Task: Looking at the entries below, state how many lines contain the word "через". Give the number alone.

Data under study:
Start of Block
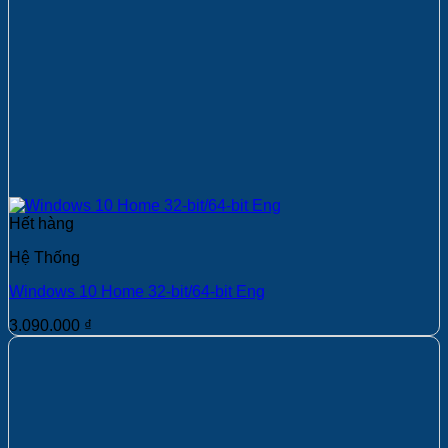
Hết hàng
Hệ Thống
Windows 10 Home 32-bit/64-bit Eng
3.090.000
₫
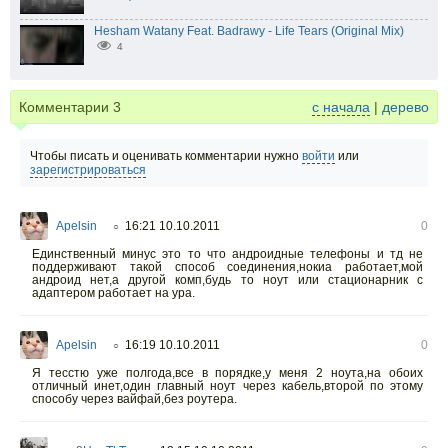
Hesham Watany Feat. Badrawy - Life Tears (Original Mix)
4
Комментарии
3
с начала
|
дерево
Чтобы писать и оценивать комментарии нужно
войти
или
зарегистрироваться
Apelsin
16:21 10.10.2011
0
○
Единственный минус это то что андроидные телефоны и тд не
поддерживают такой способ соединения,нокиа работает,мой
андроид нет,а другой комп,будь то ноут или стационарник с
адаптером работает на ура.
Apelsin
16:19 10.10.2011
0
○
Я тесстю уже полгода,все в порядке,у меня 2 ноута,на обоих
отличный инет,один главный ноут через кабель,второй по этому
способу через вайфай,без роутера.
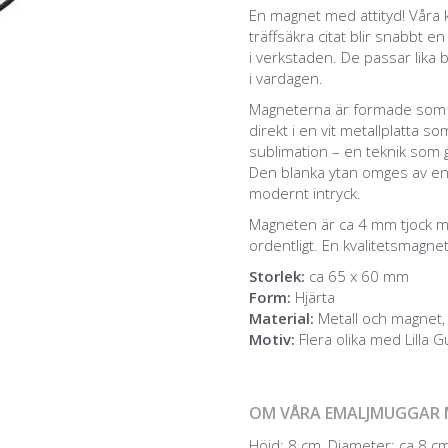
En magnet med attityd! Våra
träffsäkra citat blir snabbt e
i verkstaden. De passar lika 
i vardagen.
Magneterna är formade som hj
direkt i en vit metallplatta 
sublimation – en teknik som g
Den blanka ytan omges av en sn
modernt intryck.
Magneten är ca 4 mm tjock m
ordentligt. En kvalitetsmagnet
Storlek:
ca 65 x 60 mm
Form:
Hjärta
Material:
Metall och magnet, 
Motiv:
Flera olika med Lilla 
OM VÅRA EMALJMUGGAR 
Höjd: 8 cm, Diameter: ca 8 cm,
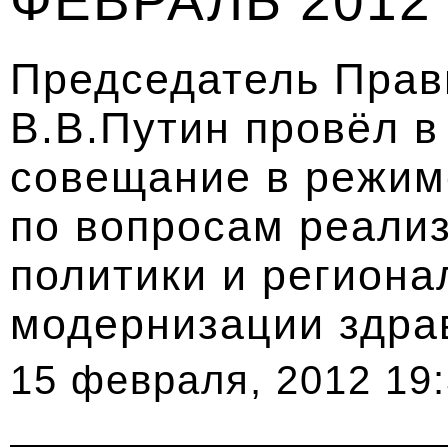
ФЕВРАЛЬ 2012
Председатель Прав
В.В.Путин провёл 
совещание в режим
по вопросам реали
политики и регион
модернизации здра
15 февраля, 2012 19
End of Block
Result for this task: 2